**** DATA IN THIS EXERCISE

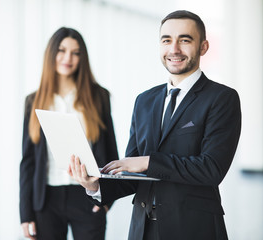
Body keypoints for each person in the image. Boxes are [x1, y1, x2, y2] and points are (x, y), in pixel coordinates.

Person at [68, 10, 241, 240]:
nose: (174, 49)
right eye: (166, 40)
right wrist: (94, 185)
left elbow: (211, 169)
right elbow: (132, 174)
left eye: (185, 40)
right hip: (142, 229)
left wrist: (148, 162)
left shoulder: (221, 98)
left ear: (203, 47)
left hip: (193, 229)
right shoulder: (145, 101)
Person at [19, 27, 119, 240]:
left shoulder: (98, 96)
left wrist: (107, 200)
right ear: (51, 54)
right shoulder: (33, 101)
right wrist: (25, 214)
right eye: (62, 50)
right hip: (46, 199)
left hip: (87, 195)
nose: (68, 58)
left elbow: (111, 151)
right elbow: (28, 161)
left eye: (75, 53)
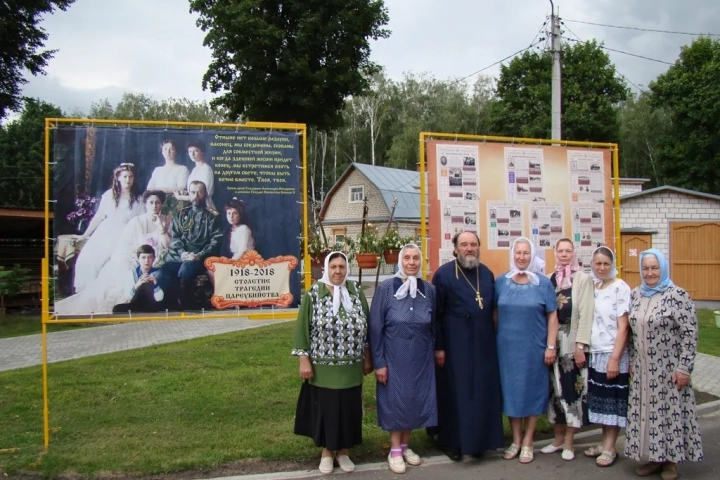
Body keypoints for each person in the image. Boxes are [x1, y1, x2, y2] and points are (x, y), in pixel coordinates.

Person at [625, 249, 703, 480]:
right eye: (646, 268)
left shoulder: (677, 295)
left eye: (654, 268)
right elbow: (631, 331)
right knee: (647, 415)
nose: (649, 273)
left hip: (668, 369)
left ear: (663, 268)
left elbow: (690, 333)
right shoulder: (636, 294)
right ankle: (654, 458)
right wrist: (631, 359)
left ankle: (671, 462)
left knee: (669, 415)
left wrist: (684, 368)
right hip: (642, 370)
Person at [292, 252, 372, 475]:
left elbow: (366, 326)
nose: (338, 271)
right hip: (323, 367)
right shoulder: (314, 294)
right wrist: (303, 359)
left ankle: (344, 451)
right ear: (327, 269)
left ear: (347, 269)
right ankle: (327, 452)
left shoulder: (355, 292)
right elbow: (302, 328)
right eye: (334, 266)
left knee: (348, 408)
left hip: (351, 366)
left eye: (342, 267)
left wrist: (367, 356)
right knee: (327, 409)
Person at [430, 231, 504, 461]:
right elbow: (436, 315)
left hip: (483, 341)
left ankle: (481, 440)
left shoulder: (487, 274)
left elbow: (492, 309)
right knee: (456, 391)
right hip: (455, 340)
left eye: (473, 244)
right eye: (464, 244)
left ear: (479, 248)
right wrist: (439, 347)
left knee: (482, 389)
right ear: (455, 248)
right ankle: (453, 441)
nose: (469, 248)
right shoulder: (443, 275)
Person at [370, 244, 437, 474]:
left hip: (420, 357)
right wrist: (379, 362)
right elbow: (375, 328)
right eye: (407, 258)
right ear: (400, 261)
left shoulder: (429, 290)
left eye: (415, 258)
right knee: (395, 400)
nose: (411, 262)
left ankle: (406, 445)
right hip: (393, 356)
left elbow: (434, 324)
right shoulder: (386, 289)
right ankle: (395, 449)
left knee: (414, 399)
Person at [495, 237, 558, 464]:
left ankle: (529, 441)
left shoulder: (543, 283)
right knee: (512, 394)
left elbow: (552, 316)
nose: (522, 257)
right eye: (518, 253)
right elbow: (494, 314)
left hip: (534, 348)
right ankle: (516, 440)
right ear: (513, 254)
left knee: (531, 392)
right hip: (507, 349)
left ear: (532, 256)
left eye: (526, 253)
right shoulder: (501, 281)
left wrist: (551, 346)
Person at [56, 189, 169, 315]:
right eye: (151, 202)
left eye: (157, 203)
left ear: (162, 204)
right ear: (146, 204)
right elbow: (124, 245)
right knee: (122, 269)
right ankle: (123, 303)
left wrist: (160, 227)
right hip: (137, 259)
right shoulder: (136, 222)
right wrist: (136, 259)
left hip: (159, 258)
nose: (154, 206)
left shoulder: (167, 220)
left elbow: (167, 245)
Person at [540, 238, 594, 461]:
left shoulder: (582, 279)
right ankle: (558, 438)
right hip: (553, 343)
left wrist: (580, 345)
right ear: (554, 253)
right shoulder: (548, 280)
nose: (564, 254)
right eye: (560, 250)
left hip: (572, 343)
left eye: (568, 250)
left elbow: (586, 313)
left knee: (572, 391)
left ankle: (570, 442)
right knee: (555, 391)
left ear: (574, 253)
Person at [584, 247, 631, 467]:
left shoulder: (620, 288)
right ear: (592, 264)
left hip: (613, 353)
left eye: (606, 263)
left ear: (612, 265)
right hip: (596, 353)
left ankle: (611, 448)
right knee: (602, 402)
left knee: (613, 402)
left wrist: (615, 359)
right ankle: (604, 443)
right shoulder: (594, 287)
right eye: (598, 263)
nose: (601, 268)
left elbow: (623, 328)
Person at [72, 163, 143, 293]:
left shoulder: (138, 199)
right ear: (118, 178)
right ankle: (88, 292)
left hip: (125, 236)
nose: (128, 180)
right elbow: (99, 216)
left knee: (116, 265)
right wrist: (85, 235)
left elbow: (140, 222)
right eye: (125, 176)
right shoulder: (109, 195)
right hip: (105, 233)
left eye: (131, 177)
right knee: (89, 260)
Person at [158, 180, 222, 310]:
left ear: (205, 194)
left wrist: (198, 256)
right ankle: (169, 304)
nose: (196, 195)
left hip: (200, 258)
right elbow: (175, 238)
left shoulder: (213, 216)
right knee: (163, 272)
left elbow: (215, 241)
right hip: (180, 256)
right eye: (193, 192)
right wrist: (183, 253)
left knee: (186, 270)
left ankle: (188, 304)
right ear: (189, 193)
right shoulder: (181, 214)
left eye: (200, 192)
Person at [112, 245, 164, 313]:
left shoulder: (159, 272)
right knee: (117, 309)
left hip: (152, 304)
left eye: (150, 257)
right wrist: (137, 285)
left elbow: (159, 298)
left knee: (148, 285)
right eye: (143, 257)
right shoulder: (132, 272)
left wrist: (155, 282)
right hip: (137, 303)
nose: (147, 261)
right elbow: (128, 297)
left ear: (154, 259)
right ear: (138, 259)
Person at [146, 139, 190, 217]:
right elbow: (149, 188)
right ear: (162, 151)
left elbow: (181, 187)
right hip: (157, 205)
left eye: (171, 149)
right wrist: (171, 189)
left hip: (175, 206)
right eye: (165, 149)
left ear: (176, 152)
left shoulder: (182, 169)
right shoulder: (157, 170)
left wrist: (157, 189)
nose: (168, 152)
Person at [174, 140, 216, 210]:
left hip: (205, 207)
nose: (192, 154)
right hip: (194, 206)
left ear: (202, 152)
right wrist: (185, 192)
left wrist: (180, 197)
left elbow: (202, 195)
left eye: (196, 151)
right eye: (190, 151)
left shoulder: (206, 169)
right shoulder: (194, 169)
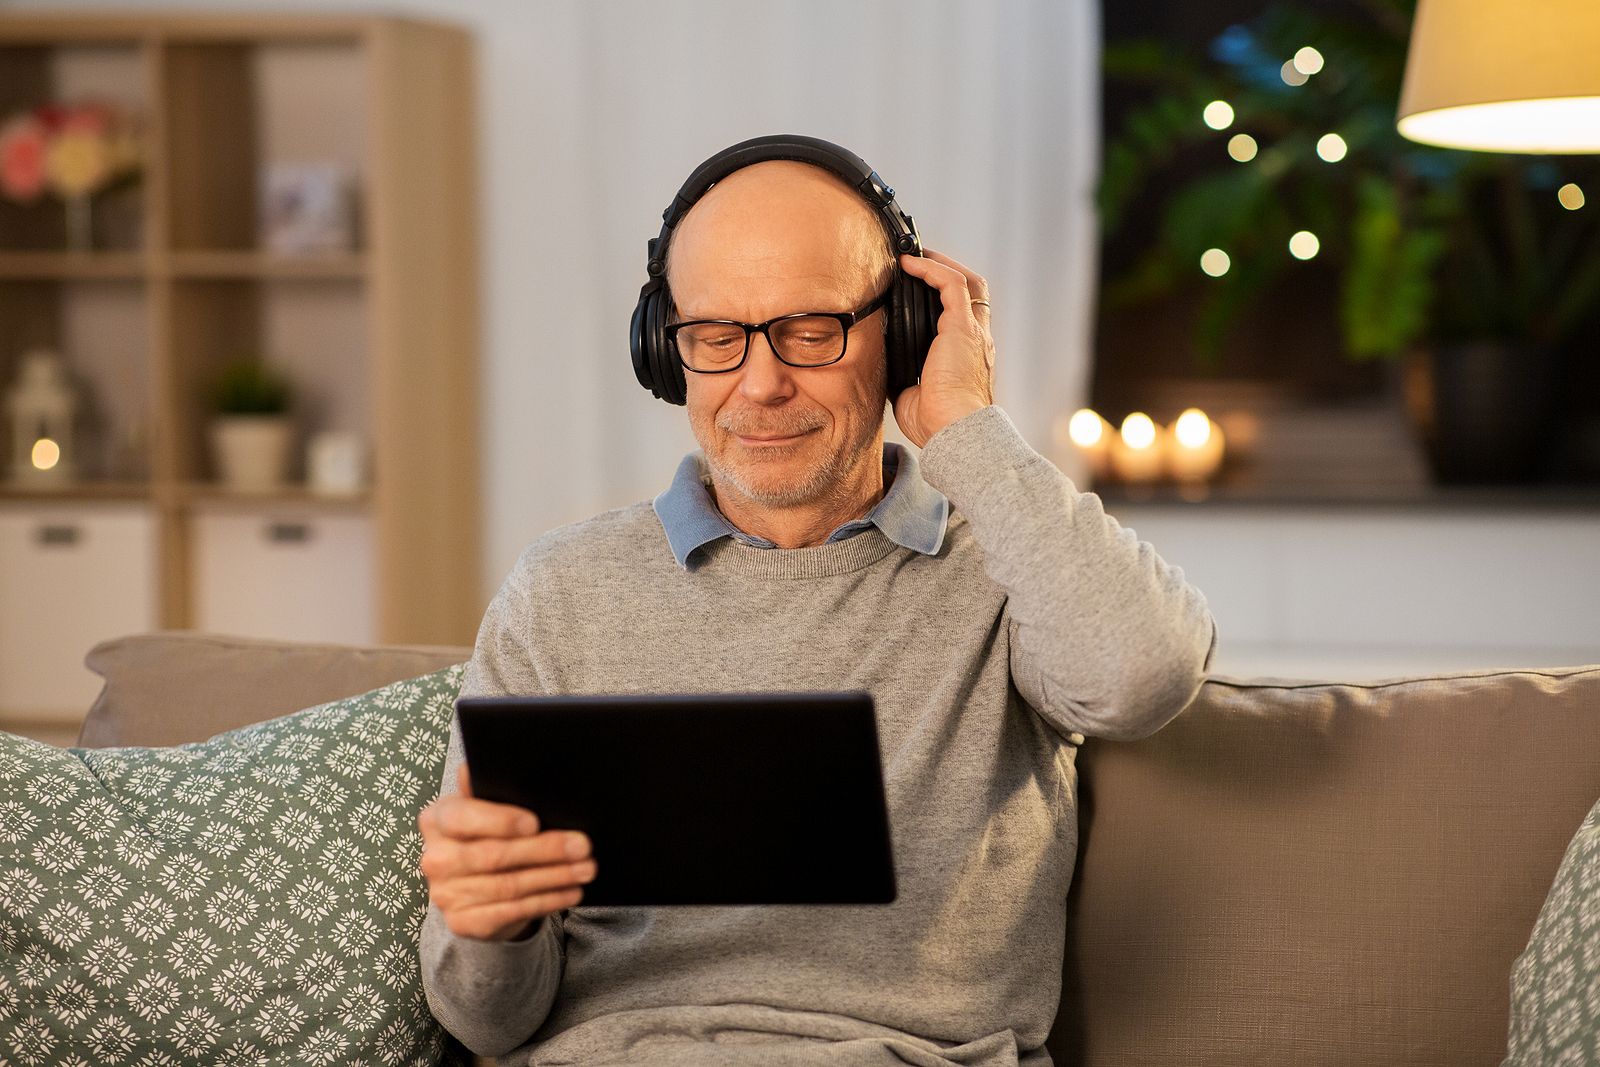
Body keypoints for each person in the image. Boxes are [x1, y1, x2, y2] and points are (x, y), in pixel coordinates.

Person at [417, 135, 1218, 1067]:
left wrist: (970, 432)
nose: (760, 384)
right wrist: (491, 929)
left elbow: (1144, 672)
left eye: (811, 330)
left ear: (905, 332)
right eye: (715, 338)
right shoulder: (559, 591)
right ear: (662, 350)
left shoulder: (1006, 568)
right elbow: (486, 1022)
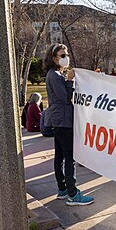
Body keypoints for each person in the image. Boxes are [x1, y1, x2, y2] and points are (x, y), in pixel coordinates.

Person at [44, 43, 94, 206]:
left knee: (60, 156)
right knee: (69, 157)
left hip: (59, 119)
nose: (66, 58)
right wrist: (70, 80)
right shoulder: (55, 76)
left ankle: (63, 189)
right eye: (62, 55)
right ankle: (73, 194)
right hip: (63, 120)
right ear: (53, 58)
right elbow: (65, 97)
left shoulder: (56, 74)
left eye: (66, 55)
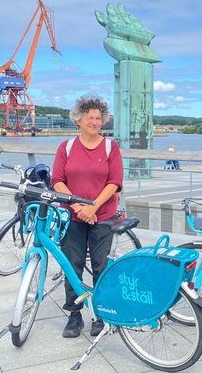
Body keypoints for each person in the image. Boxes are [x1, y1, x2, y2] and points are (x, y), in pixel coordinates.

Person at [51, 95, 124, 338]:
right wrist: (78, 208)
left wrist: (92, 207)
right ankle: (74, 314)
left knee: (100, 265)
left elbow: (114, 182)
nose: (94, 121)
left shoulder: (110, 147)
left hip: (102, 214)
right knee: (73, 265)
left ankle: (102, 313)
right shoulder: (67, 147)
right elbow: (57, 181)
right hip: (73, 216)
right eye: (89, 117)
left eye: (98, 118)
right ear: (78, 121)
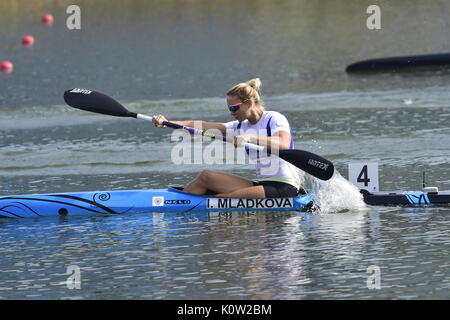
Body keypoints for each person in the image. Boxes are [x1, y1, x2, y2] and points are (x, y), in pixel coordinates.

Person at [152, 78, 302, 198]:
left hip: (284, 187)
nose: (231, 112)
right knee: (206, 176)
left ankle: (183, 207)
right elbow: (199, 126)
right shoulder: (239, 126)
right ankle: (179, 204)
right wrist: (168, 123)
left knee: (221, 198)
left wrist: (249, 137)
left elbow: (283, 144)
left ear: (248, 102)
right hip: (263, 184)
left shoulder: (273, 118)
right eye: (229, 108)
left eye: (233, 107)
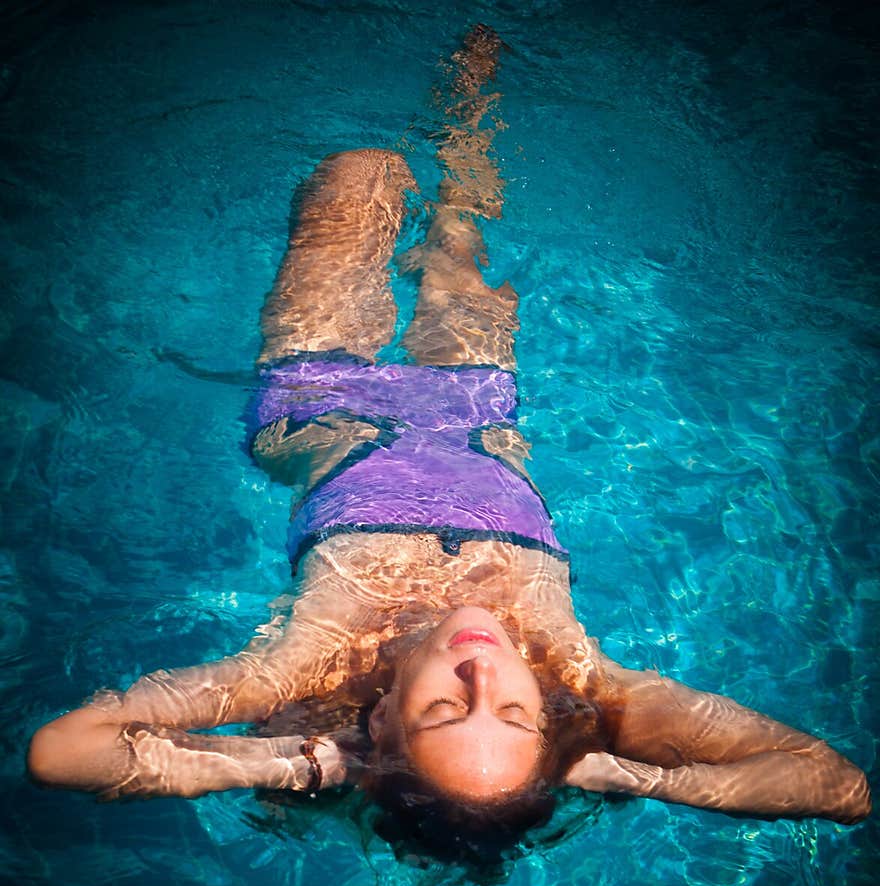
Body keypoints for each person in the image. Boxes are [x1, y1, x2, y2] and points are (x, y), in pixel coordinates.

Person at [26, 26, 871, 845]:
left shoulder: (301, 670)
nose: (482, 673)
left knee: (362, 175)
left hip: (324, 399)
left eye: (441, 709)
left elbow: (64, 752)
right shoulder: (584, 681)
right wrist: (637, 775)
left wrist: (302, 763)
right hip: (474, 408)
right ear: (546, 723)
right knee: (459, 225)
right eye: (510, 711)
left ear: (384, 719)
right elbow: (838, 785)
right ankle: (469, 84)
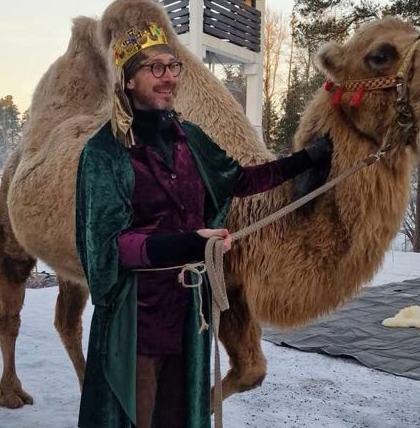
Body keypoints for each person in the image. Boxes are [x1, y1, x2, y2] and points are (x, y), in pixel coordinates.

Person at [75, 22, 332, 428]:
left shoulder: (188, 138)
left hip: (190, 316)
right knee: (138, 417)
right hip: (136, 320)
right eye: (155, 68)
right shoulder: (104, 153)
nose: (170, 77)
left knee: (180, 417)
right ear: (128, 79)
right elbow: (109, 247)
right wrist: (188, 244)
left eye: (172, 66)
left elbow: (240, 180)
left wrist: (306, 158)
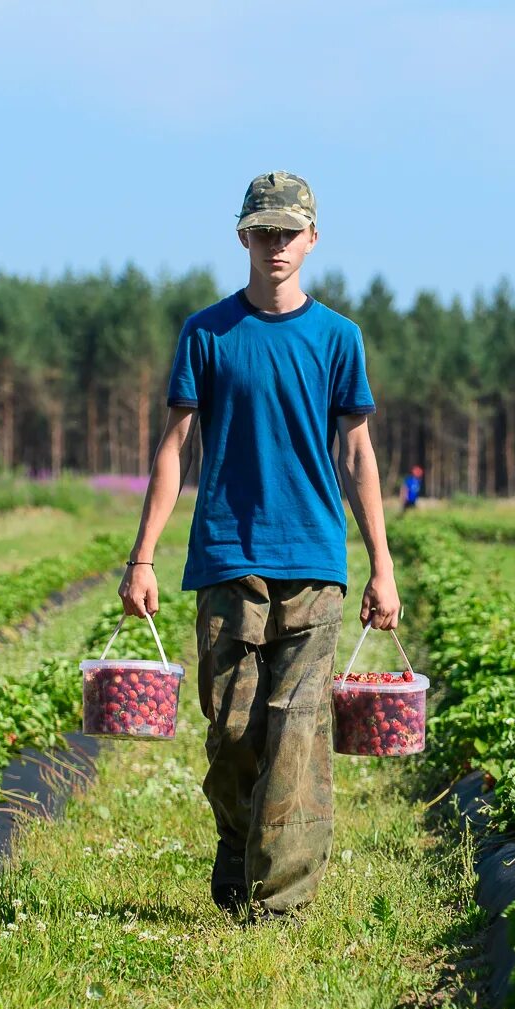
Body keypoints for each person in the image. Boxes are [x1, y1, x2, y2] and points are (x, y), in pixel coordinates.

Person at [119, 170, 400, 919]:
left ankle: (279, 905)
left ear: (312, 239)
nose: (276, 244)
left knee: (297, 731)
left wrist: (381, 565)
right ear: (243, 236)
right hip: (225, 558)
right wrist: (142, 557)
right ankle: (240, 847)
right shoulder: (207, 333)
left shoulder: (339, 339)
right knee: (236, 730)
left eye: (289, 232)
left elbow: (358, 454)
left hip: (313, 561)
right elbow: (174, 449)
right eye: (263, 231)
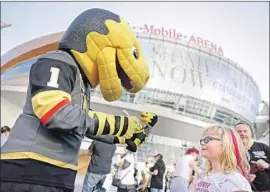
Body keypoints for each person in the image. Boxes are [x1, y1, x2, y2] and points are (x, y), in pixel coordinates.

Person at [0, 8, 150, 192]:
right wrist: (117, 124)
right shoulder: (57, 62)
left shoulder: (82, 84)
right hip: (30, 171)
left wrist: (122, 135)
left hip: (57, 175)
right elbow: (56, 113)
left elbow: (81, 122)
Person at [194, 125, 252, 192]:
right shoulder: (203, 175)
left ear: (226, 144)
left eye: (207, 139)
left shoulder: (235, 181)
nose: (202, 143)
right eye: (202, 140)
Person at [235, 122, 270, 192]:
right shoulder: (230, 151)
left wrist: (267, 165)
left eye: (245, 131)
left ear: (251, 133)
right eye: (239, 132)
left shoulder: (263, 147)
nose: (242, 133)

********

**REQUIREMENT:**
Transcribe the records above from the line holding "right shoulder: (386, 289)" down to the line holding "right hip: (553, 343)", inclusive, without adding anything.

**TASK RESULT:**
right shoulder: (386, 289)
right ankle: (395, 449)
left knee: (414, 399)
Person at [495, 237, 558, 464]:
left ankle: (529, 441)
left shoulder: (543, 283)
right knee: (512, 394)
left elbow: (552, 316)
nose: (522, 257)
right eye: (518, 253)
right elbow: (494, 314)
left hip: (534, 348)
right ankle: (516, 440)
right ear: (513, 254)
left knee: (531, 392)
right hip: (507, 349)
left ear: (532, 256)
left eye: (526, 253)
right shoulder: (501, 281)
left wrist: (551, 346)
Person at [56, 189, 169, 315]:
right eye: (151, 202)
left eye: (157, 203)
left ear: (162, 204)
right ear: (146, 204)
right elbow: (124, 245)
right knee: (122, 269)
right ankle: (123, 303)
left wrist: (160, 227)
right hip: (137, 259)
right shoulder: (136, 222)
right wrist: (136, 259)
left hip: (159, 258)
nose: (154, 206)
left shoulder: (167, 220)
left elbow: (167, 245)
Person at [540, 238, 594, 461]:
left shoulder: (582, 279)
right ankle: (558, 438)
right hip: (553, 343)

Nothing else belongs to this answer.